***

Это был май. Жаркий и прокалывающий июльским зноем. Мы сидели в неосязаемой кожей пустоте комнаты серой, где пахло мятой и медом. Приподняв глаза, она издала томный, прожженный жарой звук:

— Знаешь, всем когда-нибудь приходится выходить из дома. И мне пришлось. По-настоящему выйти. Я вышла, рассматривая мир. На самом деле, не ожидала, что весна так быстро нагрянет. Мало того, что весна, так в скором времени наступит лето. Кажется, весна - время пробуждения, новой жизни, чего-то особенного, возобновленного, духоподъемного. А меня не вдохновляют ни обновленные кроны деревьев, ни молодой полог зеленой травы, ни расцветающие черемуха, сирень и яблоневый сад.
Постоянно, когда я выхожу на улицу, думаю лишь о доме и о четырех стенах, которые хранят в себе память о промерзлых зимних ночах. Они хранят в себе звездно-лунную красу того времени, когда холод пробирал до костей, когда зуб на зуб не ложился.

Внутри громоздились айсберги.
Ноги сковывало судорогой,
словно в ледяной воде.
Шторм внутреннего Северо-Ледовитого океана.
Холод проникал в артерии,
ток крови разносил кусочки льда к органам.
Инеем покрывались стенки сосудов,
колкие снежинки впивались,
разрезали артерии.

Тогда, в то время, я не знала, куда деться, в какие одеяла укрыться и где бы еще найти обогреватель, чтобы хоть как-то согреть и так забывшее тепло тушку. Тогда единственным светом и теплом являлась настольная лампа накаливания, которая слишком быстро нагревалась и обжигала пальцы при легчайшем касании, — звук прекратился. С ним прекратилась и она.

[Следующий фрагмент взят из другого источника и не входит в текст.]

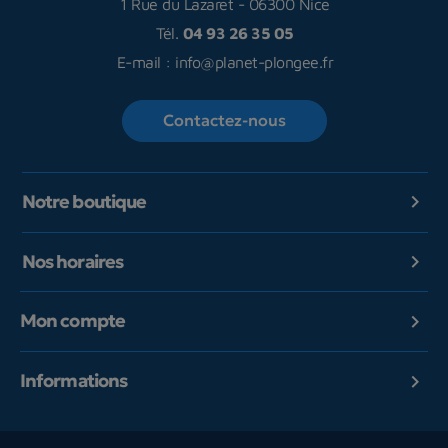
1 Rue du Lazaret
-
06300 Nice
Tél.
04 93 26 35 05
E-mail :
info@planet-plongee.fr
Contactez-nous
Notre boutique

Nos horaires

Mon compte

Informations
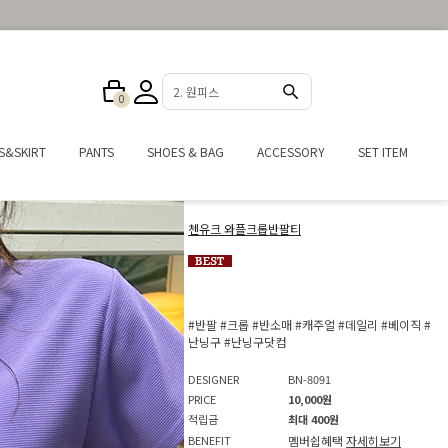
3. 반바지
0
S&SKIRT
PANTS
SHOES & BAG
ACCESSORY
SET ITEM
첸유크 와플크롭반팔티
#반팔
#크롭
#반소매
#캐주얼
#데일리
#베이직
#
난닝구
#난닝구닷컴
DESIGNER
BN-8091
PRICE
10,000원
적립금
최대 400원
BENEFIT
멤버쉽혜택
자세히보기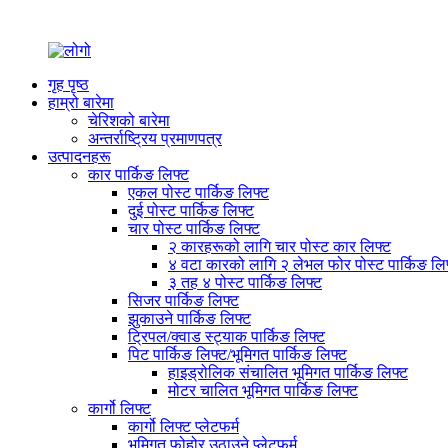
गृह पृष्ठ
हाम्रो बारेमा
चेरिशको बारेमा
अन्तर्राष्ट्रिय प्रमाणपत्र
उत्पादनहरू
कार पार्किङ लिफ्ट
एकल पोस्ट पार्किङ लिफ्ट
दुई पोस्ट पार्किङ लिफ्ट
चार पोस्ट पार्किङ लिफ्ट
२ कारहरूको लागि चार पोस्ट कार लिफ्ट
४ वटा कारको लागि २ लेभल फोर पोस्ट पार्किङ लि
३ तह ४ पोस्ट पार्किङ लिफ्ट
सिजर पार्किङ लिफ्ट
झुकाउने पार्किङ लिफ्ट
ट्रिपल/क्वाड स्ट्याक पार्किङ लिफ्ट
पिट पार्किङ लिफ्ट/भूमिगत पार्किङ लिफ्ट
हाइड्रोलिक संचालित भूमिगत पार्किङ लिफ्ट
मोटर चालित भूमिगत पार्किङ लिफ्ट
कार्गो लिफ्ट
कार्गो लिफ्ट प्लेटफर्म
भूमिगत फोहोर उठाउने प्लेटफर्म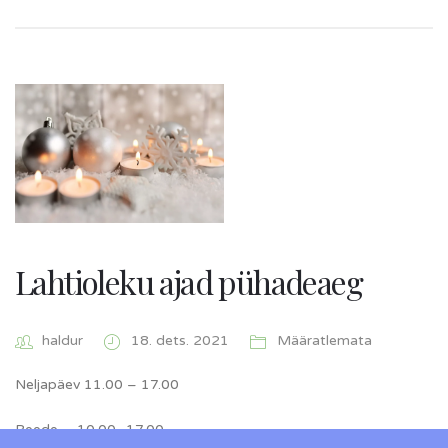
Lahtioleku ajad pühadeaeg
haldur
18. dets. 2021
Määratlemata
Neljapäev 11.00 – 17.00
Reede. 10.00- 17.00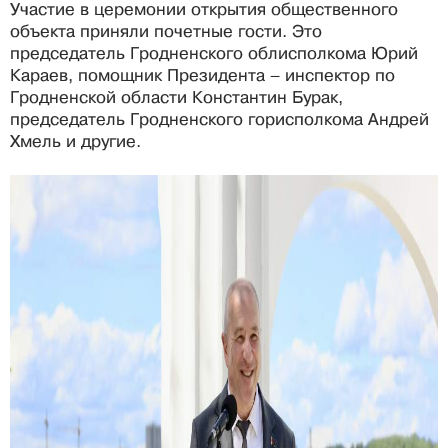
Участие в церемонии открытия общественного
объекта приняли почетные гости. Это
председатель Гродненского облисполкома Юрий
Караев, помощник Президента – инспектор по
Гродненской области Константин Бурак,
председатель Гродненского горисполкома Андрей
Хмель и другие.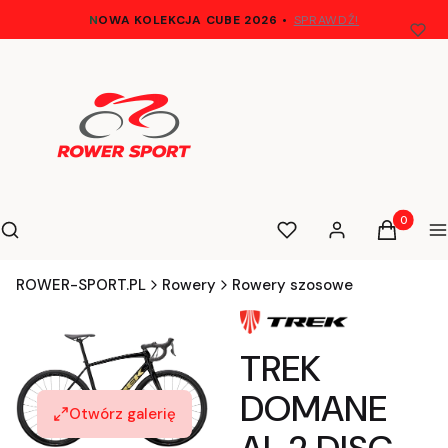
N
OWA KOLEKCJA CUBE 2026
•
SPRAWDŹ!
Otwórz wyszukiwarkę
Produkty 
Szukaj
Ulubione
Zaloguj się
Koszyk
M
ROWER-SPORT.PL
Rowery
Rowery szosowe
TREK
DOMANE
Otwórz galerię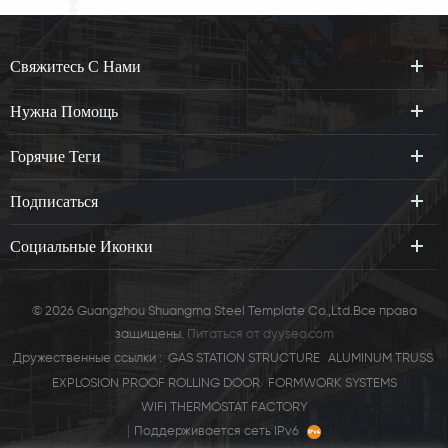
Свяжитесь С Нами
Нужна Помощь
Горячие Теги
Подписаться
Социальные Иконки
© 2026 Guangzhou Shuangma Steel Template Co.,Ltd.Все права
защищены.
Питаться от
dyyseo.com
Дружественные ссылки :
GAS STATION STRUCTURE
ALUMINUM TRUSS
EXPLOSION PROOF ROLLING DOOR
FORMWORK SYSTEMS
WIFI THERMOSTAT FACTORY
|
Поддерживается сеть IPv6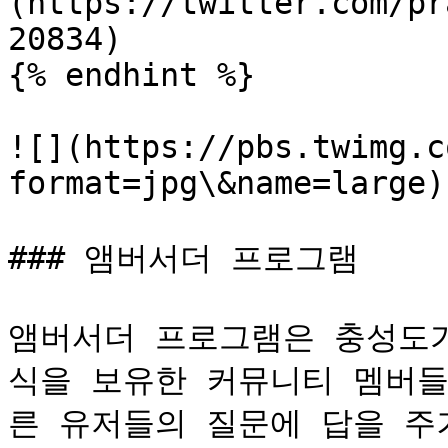
(https://twitter.com/pr
20834)

{% endhint %}

![](https://pbs.twimg.c
format=jpg\&name=large)

### 앰버서더 프로그램

앰버서더 프로그램은 충성도가
식을 보유한 커뮤니티 멤버들
른 유저들의 질문에 답을 주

Сквозь тошнотворные взгляды по стенам, я осмелился продолжить её пустую речь ни о чём, будто, читал по рукам:

— Поддаваясь времени, ты подставляла солнечным лучам лицо, надеясь ощутить ту ласку, которую чувствовала прошлым летом, сидя возле дома, но ничего, кроме тоски по январю и тошноты от духоты, тебя не охватило. Тебя не хватает, не прихватывает. Рвотные позывы и вой "верни мне мои метели, милый". Не скули.
Это именно то, благодаря чему действительно забываешь, где ты, что происходит с миром, где кожа прозрачного, а зрачки холоднее самого глубокого льда. Липкий, мутный сосуд изнутри, в самой теплой теплице мира, самой замкнутой духотой, обдает кипятком. Сворачивает кровь и прожигает кожу. Лучи лампы накаливания небесной, пощадите мою февральскую бледность. Лишь прикосновения пальцев чужих, снежных, закутывают в одеяло, подают самую большую кружку с чаем и ложатся тебе в ноги, мягким существом. Невинным.
От зимы к зиме.
Сквозь огни к пустоте.

Комната осыпалась лепестками гнилых деревьев. Нас никогда не было.
Не было и этого диалога.
Сон обрывается.
+37.

Написано на холодной стороне Меркурия.